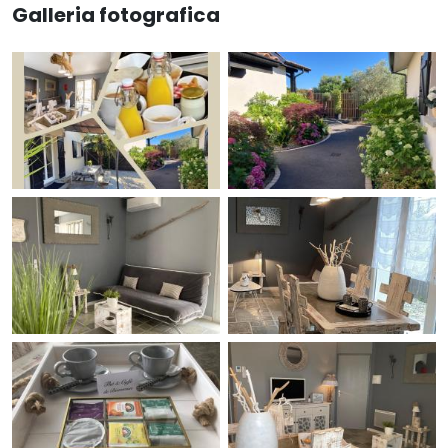
Galleria fotografica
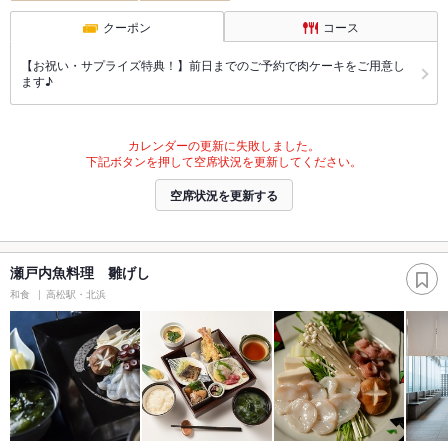
クーポン
コース
【お祝い・サプライズ特典！】前日までのご予約で肉ケーキをご用意し
ます♪
カレンダーの更新に失敗しました。
下記ボタンを押して空席状況を更新してください。
空席状況を更新する
瀬戸内魚料理 雛げし
和食
高松駅・北浜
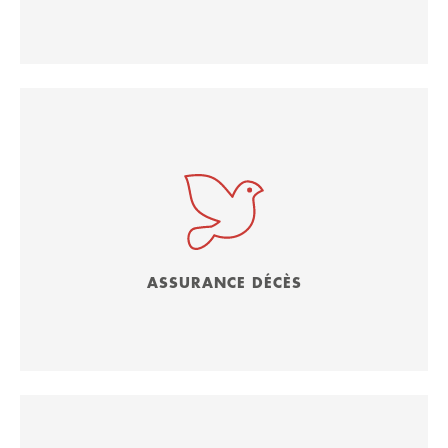
ASSURANCE DÉCÈS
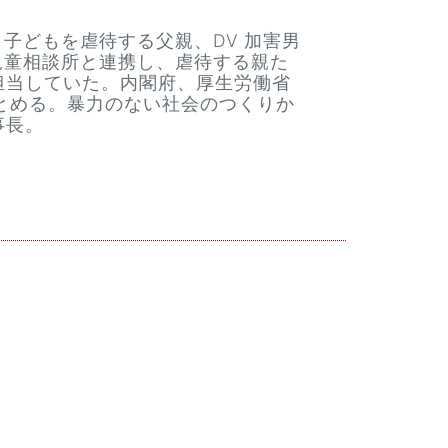
子どもを虐待する父親、DV 加害男
児童相談所と連携し、虐待する親た
担当していた。内閣府、厚生労働省
とめる。暴力のない社会のつくりか
事長。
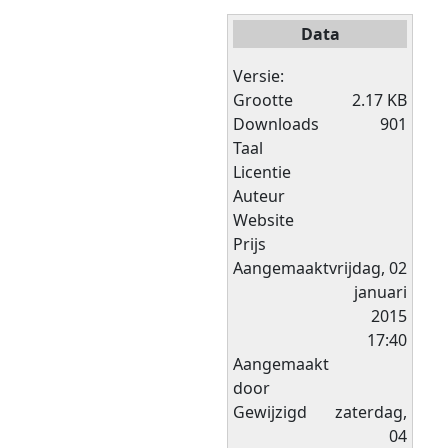
Data
Versie:
Grootte
2.17 KB
Downloads
901
Taal
Licentie
Auteur
Website
Prijs
Aangemaakt
vrijdag, 02
januari
2015
17:40
Aangemaakt
door
Gewijzigd
zaterdag,
04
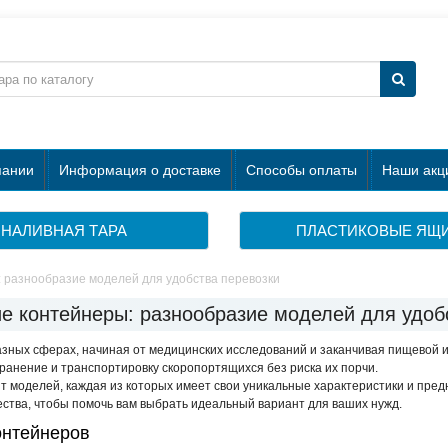
пании
Информация о доставке
Способы оплаты
Наши акц
НАЛИВНАЯ ТАРА
ПЛАСТИКОВЫЕ ЯЩ
 разнообразие моделей для удобства перевозки
е контейнеры: разнообразие моделей для удоб
зных сферах, начиная от медицинских исследований и заканчивая пищевой и
анение и транспортировку скоропортящихся без риска их порчи.
 моделей, каждая из которых имеет свои уникальные характеристики и пред
ства, чтобы помочь вам выбрать идеальный вариант для ваших нужд.
онтейнеров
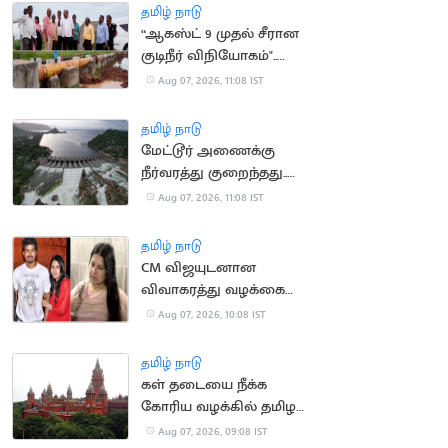
செல்ல தடை
தமிழ் நாடு
“ஆகஸ்ட் 9 முதல் சீரான
குடிநீர் விநியோகம்"..
தூத்துக்குடி மேயர் உறுதி
Aug 07, 2026, 11:08 IST
தமிழ் நாடு
மேட்டூர் அணைக்கு
நீர்வரத்து குறைந்தது..
13,674 கன அடியாக சரிவு
Aug 07, 2026, 11:08 IST
தமிழ் நாடு
CM விஜயுடனான
விவாகரத்து வழக்கை
வாபஸ் வாங்கினார்
Aug 07, 2026, 10:08 IST
சங்கீதா
தமிழ் நாடு
கள் தடையை நீக்க
கோரிய வழக்கில் தமிழக
அரசு பதிலளிக்க
Aug 07, 2026, 09:08 IST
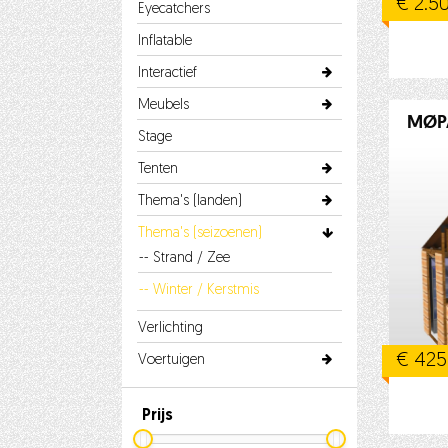
€ 2.5
Eyecatchers
Inflatable
Interactief
Meubels
MØPA
Stage
Tenten
Thema's (landen)
Thema's (seizoenen)
-- Strand / Zee
-- Winter / Kerstmis
Verlichting
€ 425
Voertuigen
Prijs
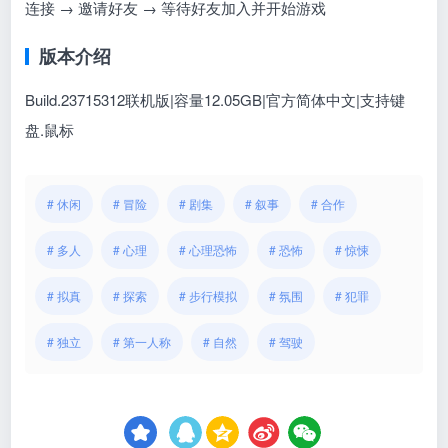
连接 → 邀请好友 → 等待好友加入并开始游戏
版本介绍
Build.23715312联机版|容量12.05GB|官方简体中文|支持键
盘.鼠标
# 休闲
# 冒险
# 剧集
# 叙事
# 合作
# 多人
# 心理
# 心理恐怖
# 恐怖
# 惊悚
# 拟真
# 探索
# 步行模拟
# 氛围
# 犯罪
# 独立
# 第一人称
# 自然
# 驾驶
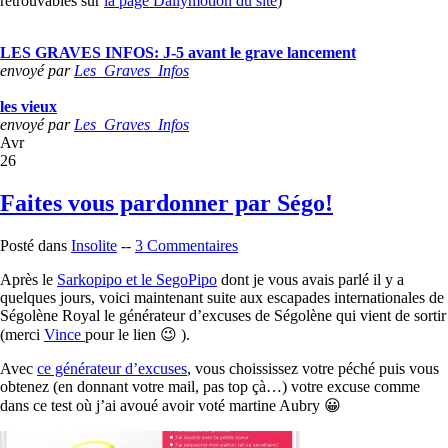
retrouvables sur
la page Dailymotion du site
)
LES GRAVES INFOS: J-5 avant le grave lancement
envoyé par
Les_Graves_Infos
les vieux
envoyé par
Les_Graves_Infos
Avr
26
Faites vous pardonner par Ségo!
Posté dans
Insolite
--
3 Commentaires
Après le
Sarkopipo et le SegoPipo
dont je vous avais parlé il y a
quelques jours, voici maintenant suite aux escapades internationales de
Ségolène Royal le générateur d’excuses de Ségolène qui vient de sortir
(merci
Vince
pour le lien 😉 ).
Avec
ce générateur d’excuses
, vous choississez votre péché puis vous
obtenez (en donnant votre mail, pas top çà…) votre excuse comme
dans ce test où j’ai avoué avoir voté martine Aubry 😀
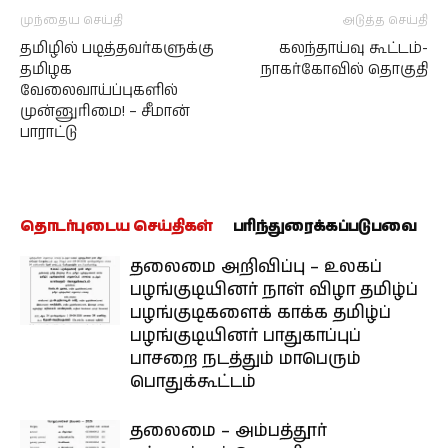
முந்தைய செய்தி
அடுத்த செய்தி
தமிழில் படித்தவர்களுக்கு
கலந்தாய்வு கூட்டம்-
தமிழக
நாகர்கோவில் தொகுதி
வேலைவாய்ப்புகளில்
முன்னுரிமை! – சீமான்
பாராட்டு
தொடர்புடைய செய்திகள்
பரிந்துரைக்கப்படுபவை
தலைமை அறிவிப்பு – உலகப்
பழங்குடியினர் நாள் விழா தமிழ்ப்
பழங்குடிகளைக் காக்க தமிழ்ப்
பழங்குடியினர் பாதுகாப்புப்
பாசறை நடத்தும் மாபெரும்
பொதுக்கூட்டம்
தலைமை – அம்பத்தூர்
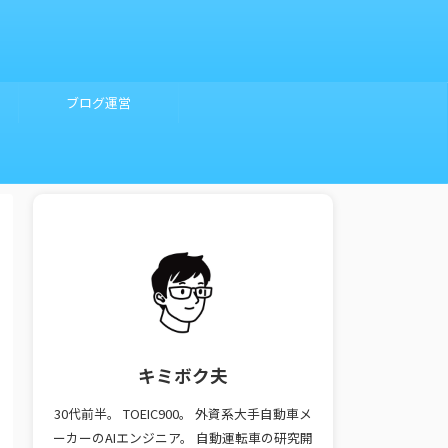
ブログ運営
キミボク夫
30代前半。 TOEIC900。 外資系大手自動車メ
ーカーのAIエンジニア。 自動運転車の研究開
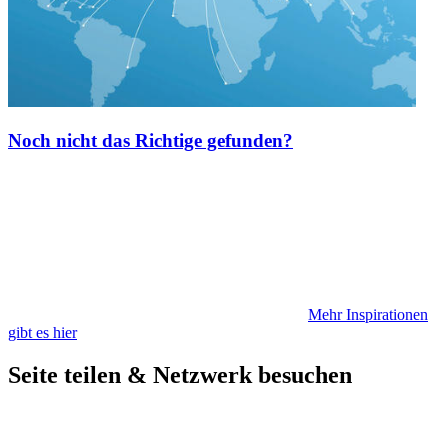
Noch nicht das Richtige gefunden?
Mehr Inspirationen
gibt es hier
Seite teilen & Netzwerk besuchen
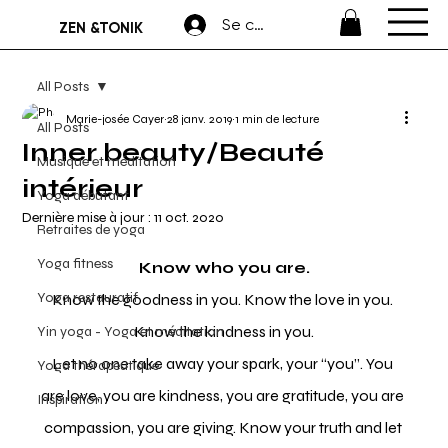
Se connecter
ZEN &TONIK
All Posts
Marie-josée Cayer
28 janv. 2019
1 min de lecture
All Posts
Inner beauty/Beauté
Musique et méditation
intérieur
Yoga débutant
Dernière mise à jour :
11 oct. 2020
Retraites de yoga
Yoga fitness
Know who you are.
Yoga restauratif
Know the goodness in you. Know the love in you. 
Know the kindness in you.
Yin yoga - Yoga et méditation
Let no one take away your spark, your “you”. You 
Yoga thérapeutique
are love, you are kindness, you are gratitude, you are 
Inspiration
compassion, you are giving. Know your truth and let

> [Instructions for the task]
Substitute "Ideen" for "Inspirationen" in the listing, from the line with "முந்தைய செய்தி" to the line with "Seite teilen & Netzwerk besuchen", and give those lines again with everything else unchanged. Leave the pictures out of the answer.

> [Response below]
முந்தைய செய்தி
அடுத்த செய்தி
தமிழில் படித்தவர்களுக்கு
கலந்தாய்வு கூட்டம்-
தமிழக
நாகர்கோவில் தொகுதி
வேலைவாய்ப்புகளில்
முன்னுரிமை! – சீமான்
பாராட்டு
தொடர்புடைய செய்திகள்
பரிந்துரைக்கப்படுபவை
தலைமை அறிவிப்பு – உலகப்
பழங்குடியினர் நாள் விழா தமிழ்ப்
பழங்குடிகளைக் காக்க தமிழ்ப்
பழங்குடியினர் பாதுகாப்புப்
பாசறை நடத்தும் மாபெரும்
பொதுக்கூட்டம்
தலைமை – அம்பத்தூர்
ブログ運営
キミボク夫
30代前半。 TOEIC900。 外資系大手自動車メ
ーカーのAIエンジニア。 自動運転車の研究開
Noch nicht das Richtige gefunden?
Mehr Ideen
gibt es hier
Seite teilen & Netzwerk besuchen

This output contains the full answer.